Deferred Rendering
The black sheep of the Z family
Deferred rendering is truly different than any traditional architecture. Of the technologies currently out there, this is likely the most radical of them all. This, of course, is what is found in PowerVR, as well as others such as Gigapixel. ATI is believed to be presently working on a deferred rendering architecture as well, and they’ve recently received several patents on it. Deferred rendering’s basic concept is to delay rendering each scene by one frame, making it possible to do additional work on the scene, namely removing hidden surfaces.
The first stage of deferred rendering is known as “sorting and binning.” This stage is carried out by determining where geometry is located within a scene (think of it as a rough rendering of the scene) and writing that geometry to a scene buffer. The actual location of the geometry within the scene is stored in bins as pointers. The pointer lists store the location of the geometry for each tile, with the scene being broken it tiles of 32x16 or 32x32 pixels.
After the binning stage rendering takes place, it will render the scene one tile at a time. In doing this, it pulls up our first pointer list and see what geometry is needed for use, and then place the geometry into the tile buffer. Now pixel visibility is determined. There are different ways to do this, depending on the architecture. With this method, it is possible to determine the pixels that are occluded and then cull those out of the scene. The visible pixels are then textured.
Of course, everyone’s got their own ideas
It is worth noting that PowerVR handles scene data somewhat differently. With PowerVR, a scene is converted into “Infinite Planes.” Infinite Planes is a different mathematical representation of a scene. To determine pixel visibility, they use a process known as ray casting. This works by shooting a ray through each pixel. In doing this it is determined which is the first visible opaque pixel and culls out any other pixels beyond that point. In order to keep performance up, the ray casting is done by a massively parallel system, shooting a separate ray through many pixels at once. The end result is the same as doing it any other way. PowerVR just uses this slightly different approach.

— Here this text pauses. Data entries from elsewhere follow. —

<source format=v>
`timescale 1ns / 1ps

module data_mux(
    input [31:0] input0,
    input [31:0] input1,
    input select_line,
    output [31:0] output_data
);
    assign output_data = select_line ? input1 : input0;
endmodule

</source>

We see that the advantage is that only the visible pixels are rendered. All hidden pixels are removed before texturing. The next advantage is that there is no longer a need to have multiple frame-buffer accesses. Instead, there is only a single write per-tile. Of course it is possible to do this on a traditional architecture as well in most cases. The result of this can be a considerable reduction in color buffer read/writes. Since the Z-buffer is on-chip, using a 32-bit Z-buffer does not use additional bandwidth either. Another advantage is that multi-sampling anti-aliasing can be done nearly for free. The only difference with that being that there is a need for more, smaller tiles and thus more bins. There are other advantages as well, but these are some of the key ones.

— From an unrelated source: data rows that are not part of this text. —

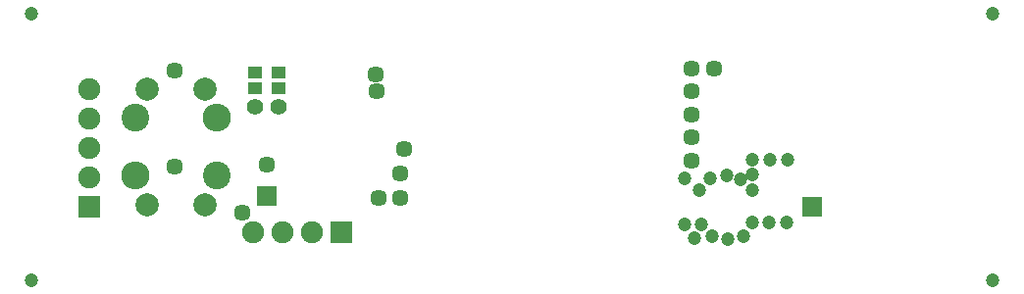
<source format=gbs>
G04*
G04 #@! TF.GenerationSoftware,Altium Limited,Altium Designer,18.1.1 (9)*
G04*
G04 Layer_Color=16711935*
%FSLAX42Y42*%
%MOMM*%
G71*
G01*
G75*
%ADD11R,1.20X1.00*%
%ADD22C,1.40*%
%ADD23R,1.80X1.80*%
%ADD24C,2.40*%
%ADD25O,2.45X2.40*%
%ADD26C,2.00*%
%ADD27C,1.20*%
%ADD28R,1.91X1.91*%
%ADD29C,1.91*%
%ADD30R,1.91X1.91*%
%ADD31C,1.45*%
%ADD32C,1.20*%
%ADD62R,1.70X1.70*%
D11*
X1680Y1410D02*
D03*
Y1545D02*
D03*
X1880Y1410D02*
D03*
Y1545D02*
D03*
D22*
Y1250D02*
D03*
X1680D02*
D03*
D23*
X6490Y380D02*
D03*
D24*
X650Y1150D02*
D03*
X1350Y650D02*
D03*
D25*
X1350Y1150D02*
D03*
X650Y650D02*
D03*
D26*
X750Y1400D02*
D03*
X1250D02*
D03*
Y400D02*
D03*
X750D02*
D03*
D27*
X8050Y-250D02*
D03*
X-250Y2050D02*
D03*
X8050D02*
D03*
X-250Y-250D02*
D03*
D28*
X2424Y160D02*
D03*
D29*
X2170D02*
D03*
X1916D02*
D03*
X1662D02*
D03*
X250Y635D02*
D03*
Y889D02*
D03*
Y1143D02*
D03*
Y1397D02*
D03*
D30*
Y381D02*
D03*
D31*
X1570Y330D02*
D03*
X990Y1560D02*
D03*
Y730D02*
D03*
X2720Y1530D02*
D03*
X1780Y750D02*
D03*
X2970Y880D02*
D03*
X2930Y670D02*
D03*
X2730Y1380D02*
D03*
X5640Y1580D02*
D03*
X5450Y1580D02*
D03*
X2930Y460D02*
D03*
X2750D02*
D03*
X5450Y780D02*
D03*
Y980D02*
D03*
Y1180D02*
D03*
Y1380D02*
D03*
D32*
X5390Y630D02*
D03*
X5870Y620D02*
D03*
X5900Y130D02*
D03*
X5630D02*
D03*
X5610Y630D02*
D03*
X5750Y650D02*
D03*
X5760Y100D02*
D03*
X5530Y230D02*
D03*
X5520Y530D02*
D03*
X6270Y250D02*
D03*
X6120D02*
D03*
X5970D02*
D03*
Y790D02*
D03*
Y660D02*
D03*
Y530D02*
D03*
X6130Y790D02*
D03*
X6280D02*
D03*
X5390Y230D02*
D03*
X5470Y110D02*
D03*
D62*
X1780Y480D02*
D03*
M02*

</source>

Deferred rendering is not perfect though. PowerVR, for example, has proven to have a lot of hardware-related issues with certain applications. Their drive team has been pretty successful at addressing many of these issues, but they still do crop up. Many of the issues are addressed by simply disabling certain functionalities in the deferred architecture; bring it closer to the functionality of an immediate mode renderer. This, however, reduces the benefits of the architecture too. There is discussion that in the future deferred rendering may have issues with highly complex scenes, where large amounts of geometry must be binned. There are ways to address issues such as this, but what the eventual outcome is remains to be seen.